TASK GOAL ::
The reply is to be the lines from the one with "(831, 395) = (580, 180): beige" through the last line of the records below, each retyped exactly, with pictures left out.

(DATASET RECORDS Opens)

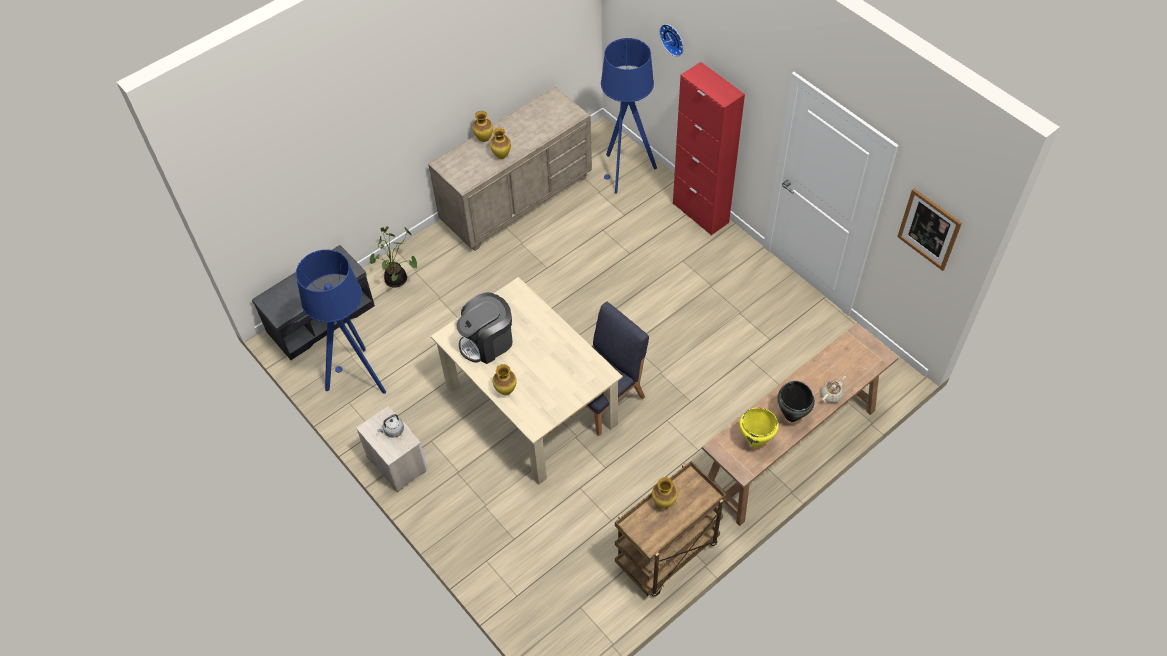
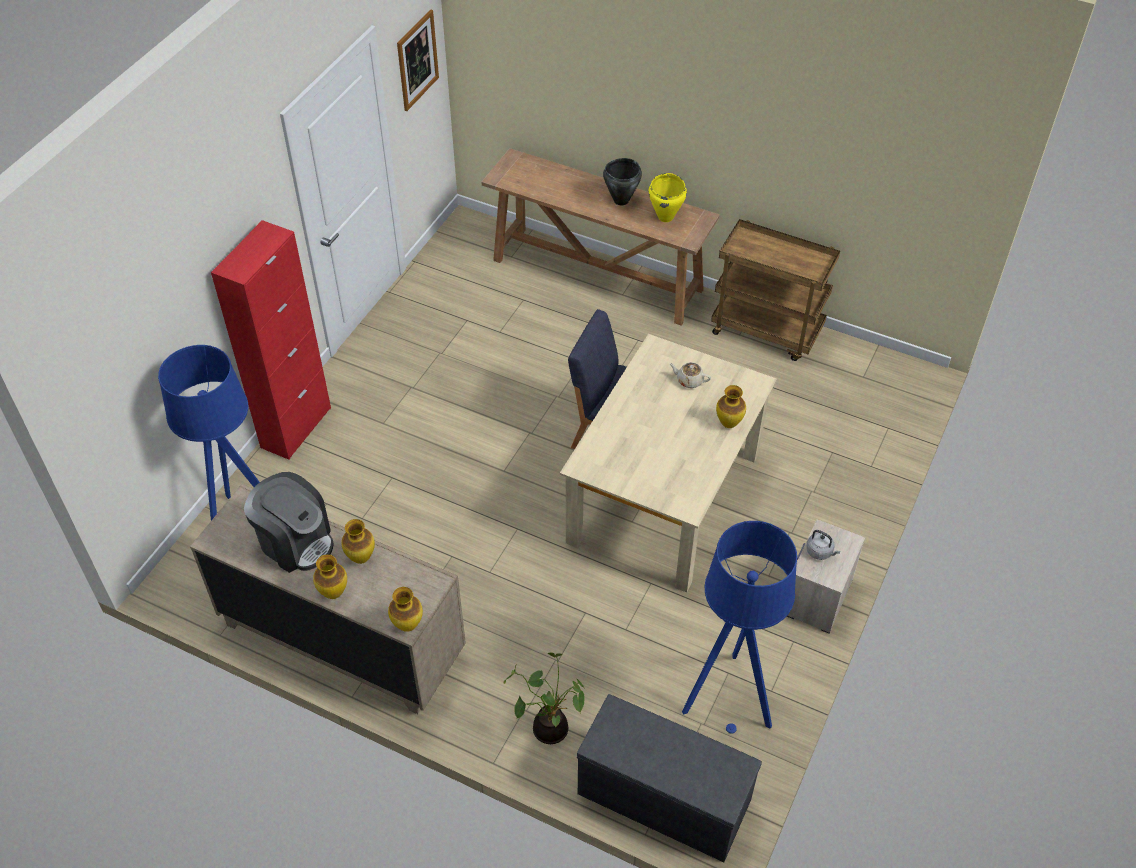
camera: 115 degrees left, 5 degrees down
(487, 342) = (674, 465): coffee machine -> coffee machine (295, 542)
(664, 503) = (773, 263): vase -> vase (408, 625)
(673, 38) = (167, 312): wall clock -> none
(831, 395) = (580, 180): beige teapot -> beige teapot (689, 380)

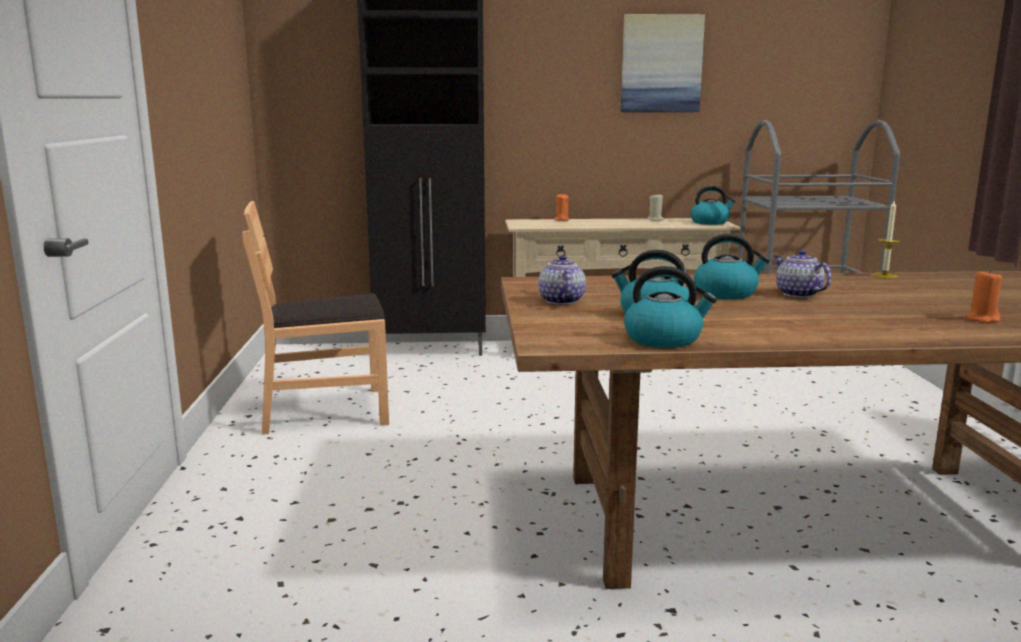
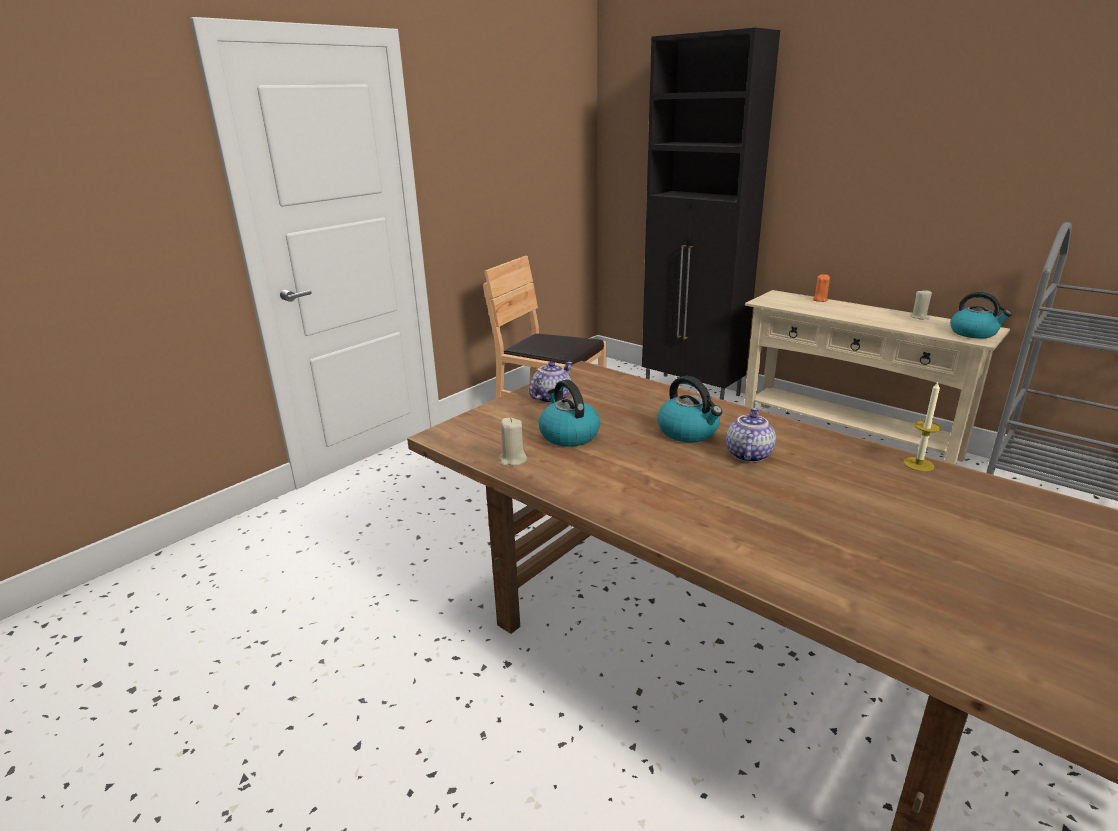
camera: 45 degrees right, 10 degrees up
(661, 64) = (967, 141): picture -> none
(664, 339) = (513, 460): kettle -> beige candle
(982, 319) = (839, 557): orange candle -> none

(DATASET RECORDS Closes)

COMPLETED TASK ::
(831, 395) = (580, 180): beige teapot -> beige teapot (689, 380)

camera: 45 degrees right, 10 degrees up
(661, 64) = (967, 141): picture -> none
(664, 339) = (513, 460): kettle -> beige candle
(982, 319) = (839, 557): orange candle -> none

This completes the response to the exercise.